Судя по всему, Мегин не досаждал ученикам излишними придирками и чрезмерной строгостью, но и самый хороший пансион не может заменить мальчику семью. Поэтому понятно то щемящее нетерпение, с каким Владимир ожидал, увы, редкие приезды матери. А в 1855 году Пелагея Петровна умерла, отец же почти не покидал имения. Вероятно, последнее, что мать успела сделать для Владимира, – это подать прошение в Императорское училище правоведения о допущении его к приемным экзаменам. В одном из последних писем брату Владимир Онуфриевич писал с горечью: «Нас учили в детстве, но не воспитывали; правда, что с возраста, когда начинается воспитание, мы уже были одни в Питере, и это была гибель». Раннее сиротство оставило горький слеп в его душе.
Олицетворением порядка в училище был инспектор воспитанников Рутенберг, человек богатырского телосложения, с беспощадным взглядом. Двигался он всегда ровной, неторопливой походкой, не останавливаясь, не замедляя и не ускоряя шага. Он никогда не улыбался, не повышал голоса и за любую самую ничтожную провинность наказывал неумолимо.
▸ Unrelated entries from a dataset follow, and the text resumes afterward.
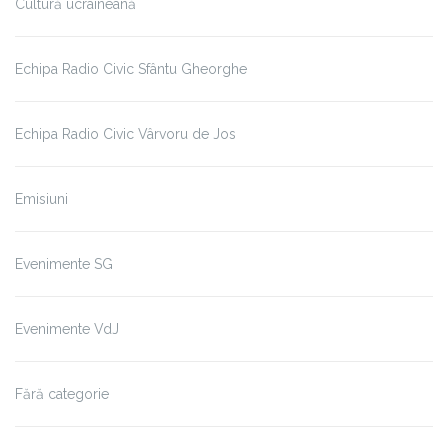
Cultură ucraineană
Echipa Radio Civic Sfântu Gheorghe
Echipa Radio Civic Vârvoru de Jos
Emisiuni
Evenimente SG
Evenimente VdJ
Fără categorie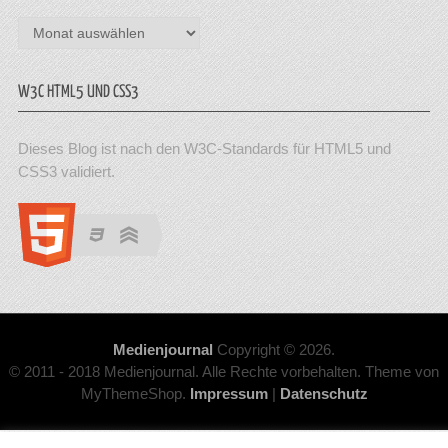
Archiv
W3C HTML5 UND CSS3
Dieses Blog ist nach den W3C-Standards für HTML5 und
CSS3 validiert.
Medienjournal
Copyright © 2026.
© 2011 - 2018 Medienjournal. Alle Rechte vorbehalten. Theme von
MyThemeShop.
Impressum
|
Datenschutz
Он держался одинаково холодно с воспитанниками, воспитателями и самим директором, и эта его независимость вызывала к нему если не любовь – любить эту ходячую статую было невозможно! – то известное уважение. Прямая противоположность директору, который по всякому поводу кричал, выпучивал глаза и был невероятно суетлив, особенно при появлении в училище начальственных лиц. Даже кроткого принца Языков боялся панически. Стоило попечителю оказаться в стенах училища, как директор уже бежал по коридору, вопрошая каждого встречного:
– Где его высочество? Где его высочество?
В Ленинграде, в Институте русской литературы (Пушкинском доме) хранится архив Владимира Ивановича Танеева (старшего брата известного композитора), юриста, философа, социолога, видного общественного деятеля, того, кто в письме Софьи Васильевны назван другом Владимира Онуфриевича.
Литератор и оригинальный мыслитель, Танеев оставил философские и мемуарные произведения, в которых не пытался угождать требованиям цензуры и потому большую часть их не публиковал. Лишь в 1959 году увидел свет объемистый том его избранных трудов, в который вошли и воспоминания под названием «Детство и школа» – скрупулезное, из года в год прослеженное описание его ученичества. Воспоминания эти особенно ценны для биографии Владимира Ковалевского, обучавшегося в одном классе с Танеевым.
День в училище был расписан по минутам.
В шесть часов утра распахивались двери спален, и сквозь их анфиладу, размахивая поднятым над головой колоколом, медленно проходил унтер-офицер Кравченко. Длинный и худой, в волочащейся по полу и топорщащейся на узкой спине шинели, он умудрялся выглядеть столь величественно, что идущий следом и стаскивающий с недостаточно проворных воспитанников одеяла дежурный воспитатель в сравнении с ним казался ничтожным и жалким. У Кравченко, по воспоминаниям Танеева, были умные голубые глаза, однако весь его вид внушал мысль, что он «способен содрать с живого человека кожу, если только прикажет начальство».
За четверть часа полагалось встать и умыться. Еще четверть часа давалось на то, чтобы напиться чаю, то есть «отвратительной тепловатой жидкости, которая называлась чаем», как вспоминал Танеев. Затем полтора часа ученики сидели в тесном непроветриваемом классе и при тусклом свете коптящих ламп учили уроки. Это называлось «препарацией». Затем следовали два полуторачасовых урока до завтрака и два таких же после завтрака. После обеда – большая препарация: приготовление уроков в течение двух с половиной часов без перерыва… Только после вечернего чая можно было немного поиграть и погулять в саду.
Все полагалось исполнять по звонку.
По звонку не только вставали или приступали к уроку, но по звонку шли умываться, по звонку строились к молитве, начинали молитву и заканчивали ее… Сорок два звонка в течение дня сопровождали жизнь правоведов.
«Мы были постоянно заперты, – вспоминал Танеев. – Выйти из зала, из класса куда-нибудь, хоть в спальню, было строго запрещено. Чтобы выйти в случае надобности во время урока, надо было исполнить целый ряд самых стеснительных формальностей. Прежде всего надо было проситься у учителя, который мог не пустить. Если учитель отпускал, то в зале надо было опять проситься у дежурного воспитателя. Воспитатель мог не пустить, воротить со стыдом обратно. Если воспитатель отпускал, в дверях мог встретиться директор, который вдруг приказывал идти назад повелительным, презрительным движением, ужасным криком».
Вот как вспоминал об училище одноклассник Ковалевского.